Froissart describes Tarbes as "a fine large town, situated in a plain country; there is a city and a town and a castle ... the beautiful river Lisse which runs throughout all Tharbes, and divides it, the which river is as clear as a fountain."
Froissart himself nods occasionally, and on this particular occasion has misnamed the river which flows through the city, which is the Adour. The rest of his description might well apply to-day, and the city is most charmingly and romantically environed.
Its cathedral will not receive the same adulation which is bestowed upon the charms of the city itself. It is a poor thing, not unlike, in appearance, a market-house or a third-rate town hall of some mean municipality.
Once the Black Prince and his "fair maid of Kent" came to this town of the Bigorre, to see the Count of Armagnac, under rather doleful circumstances for the count, who was in prison and in debt to Gaston Phœbus for the amount of his ransom.
The "fair maid," however, appears to have played the part of a good fairy, and prevailed upon the magnificent Phœbus to reduce the ransom to the extent of fifty thousand francs.
In this incident alone there lies a story, of which all may read in history, and which is especially recommended to those writers of swash-buckler romances who may feel in need of a new plot.
There is little in Tarbes but the memory of a fair past to compel attention from the lover of antiquity, of churches, or of art; and there are no remains of any note—even of the time when the Black Prince held his court here.

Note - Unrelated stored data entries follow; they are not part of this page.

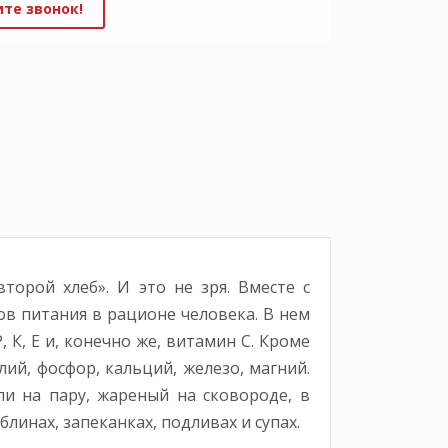
те звонок!
торой хлеб». И это не зря. Вместе с
в питания в рационе человека. В нем
 К, Е и, конечно же, витамин С. Кроме
ий, фосфор, кальций, железо, магний.
и на пару, жареный на сковороде, в
линах, запеканках, подливах и супах.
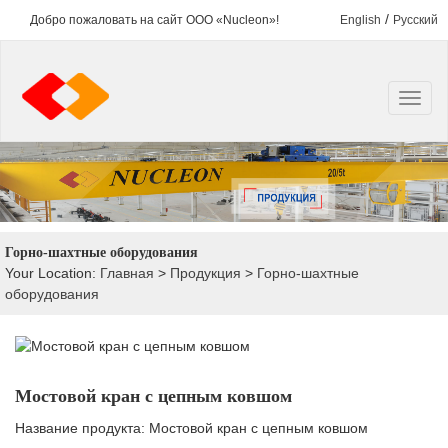
/
Добро пожаловать на сайт ООО «Nucleon»!
English
Русский
Горно-шахтные оборудования
Your Location:
Главная
>
Продукция
>
Горно-шахтные
оборудования
Мостовой кран с цепным ковшом
Название продукта: Мостовой кран с цепным ковшом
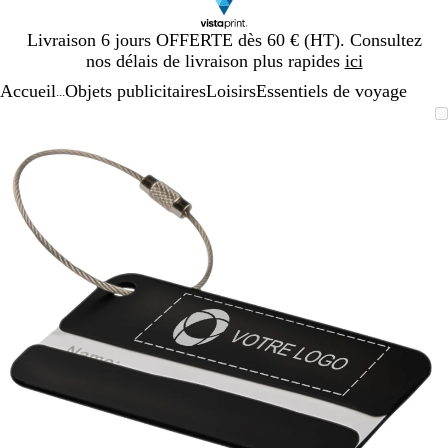
Diapositive
Livraison 6 jours OFFERTE dès 60 € (HT). Consultez
1
nos délais de livraison plus rapides
ici
sur
Accueil
Objets publicitaires
Loisirs
Essentiels de voyage
1
...
Diapositive
Image
Zoom
Utilisez
Cliquez
1
zoomable
au
les
pour
sur
minimum
touches
développer
1
plus
et
moins
pour
zoomer
et
les
touches
fléchées
pour
faire
défiler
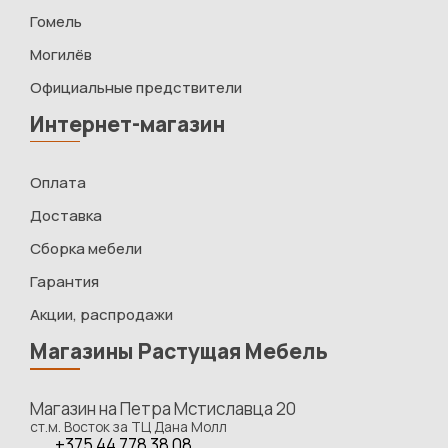
Гомель
Могилёв
Официальные предствители
Интернет-магазин
Оплата
Доставка
Сборка мебели
Гарантия
Акции, распродажи
Магазины Растущая Мебель
Магазин на Петра Мстиславца 20
ст.м. Восток за ТЦ Дана Молл
+375 44 778 38 08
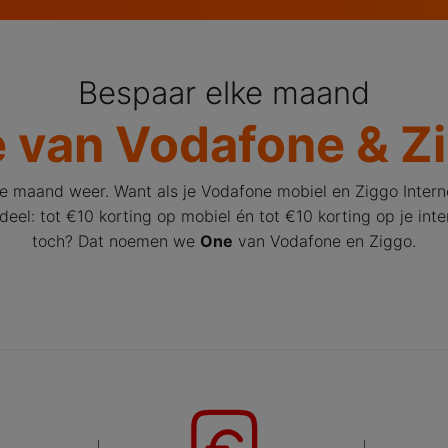
Bespaar elke maand
 van Vodafone & Z
ke maand weer. Want als je Vodafone mobiel en Ziggo Interne
el: tot €10 korting op mobiel én tot €10 korting op je inter
toch? Dat noemen we
One
van Vodafone en Ziggo.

The bishopric is very ancient, and dates from the sixth century, when St. Justin first filled the office. In spite of this, however, there is very little inspiration to be derived from a study of this quite unconvincing cathedral, locally known as the Église de la Sède.
This Romanesque-Transition church, though dating from the twelfth and thirteenth centuries, has neither the strength and character of the older style, nor the vigour of the new.
The nave is wide, but short, and has no aisles. At the transept is a superimposed octagonal cupola, which is quite unbeautiful and unnecessary. It is a fourteenth-century addition which finally oppresses this ungainly heavy edifice beyond the hope of redemption.